** Start **
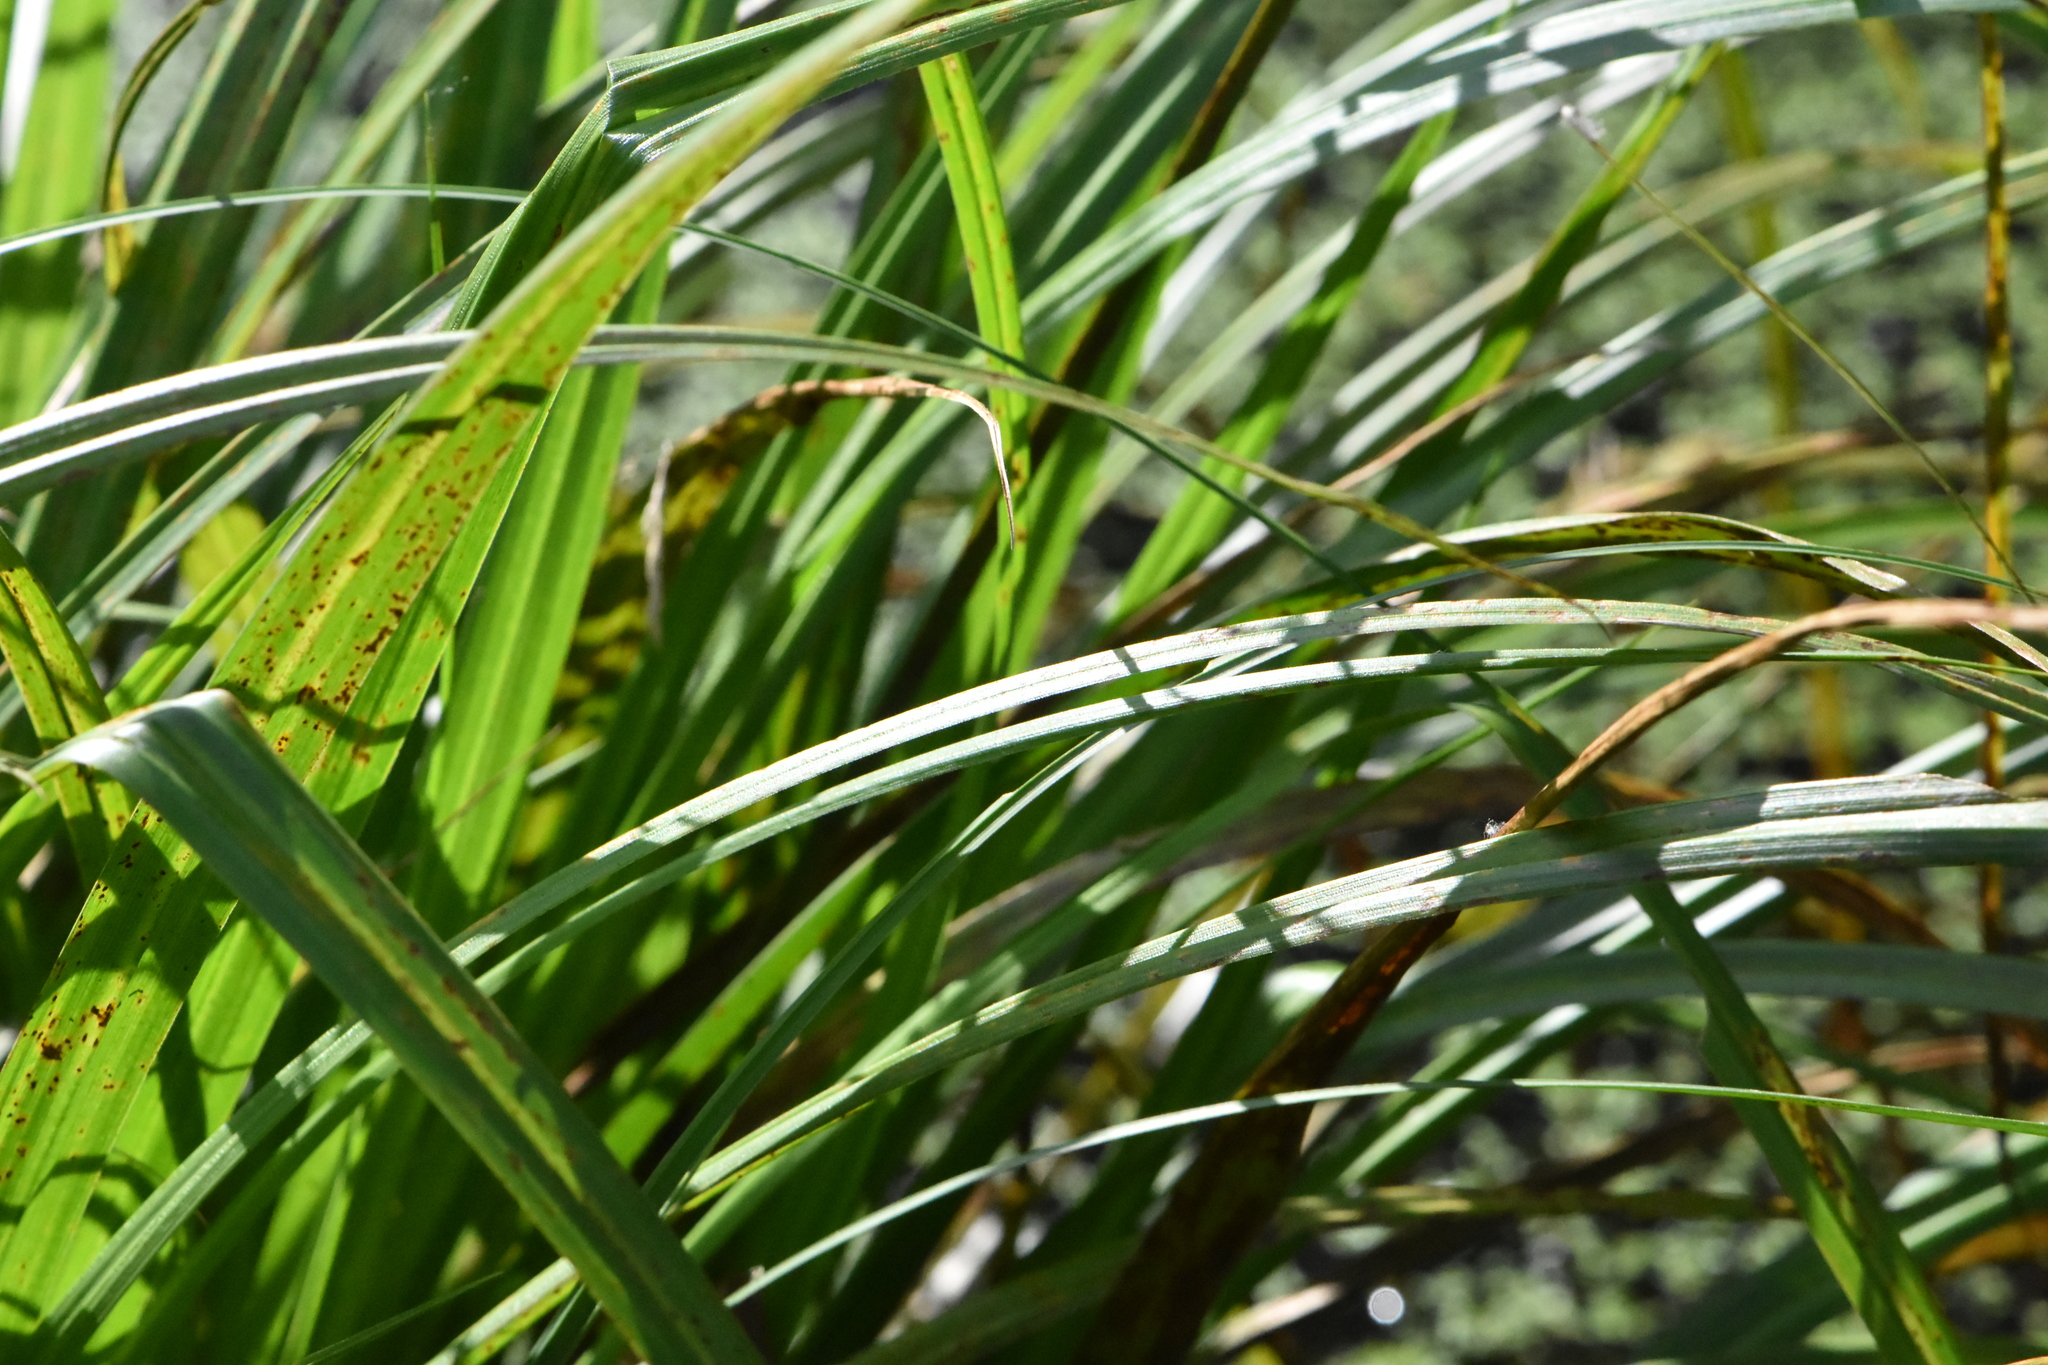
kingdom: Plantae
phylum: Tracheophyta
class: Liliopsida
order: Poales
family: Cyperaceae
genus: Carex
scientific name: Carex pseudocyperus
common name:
** End **
## [OBJECTIVE]
Return the lines above as a numbered list, omitting blank lines and leaving out the picture.

## [WRITTEN ANSWER]
1. kingdom: Plantae
2. phylum: Tracheophyta
3. class: Liliopsida
4. order: Poales
5. family: Cyperaceae
6. genus: Carex
7. scientific name: Carex pseudocyperus
8. common name:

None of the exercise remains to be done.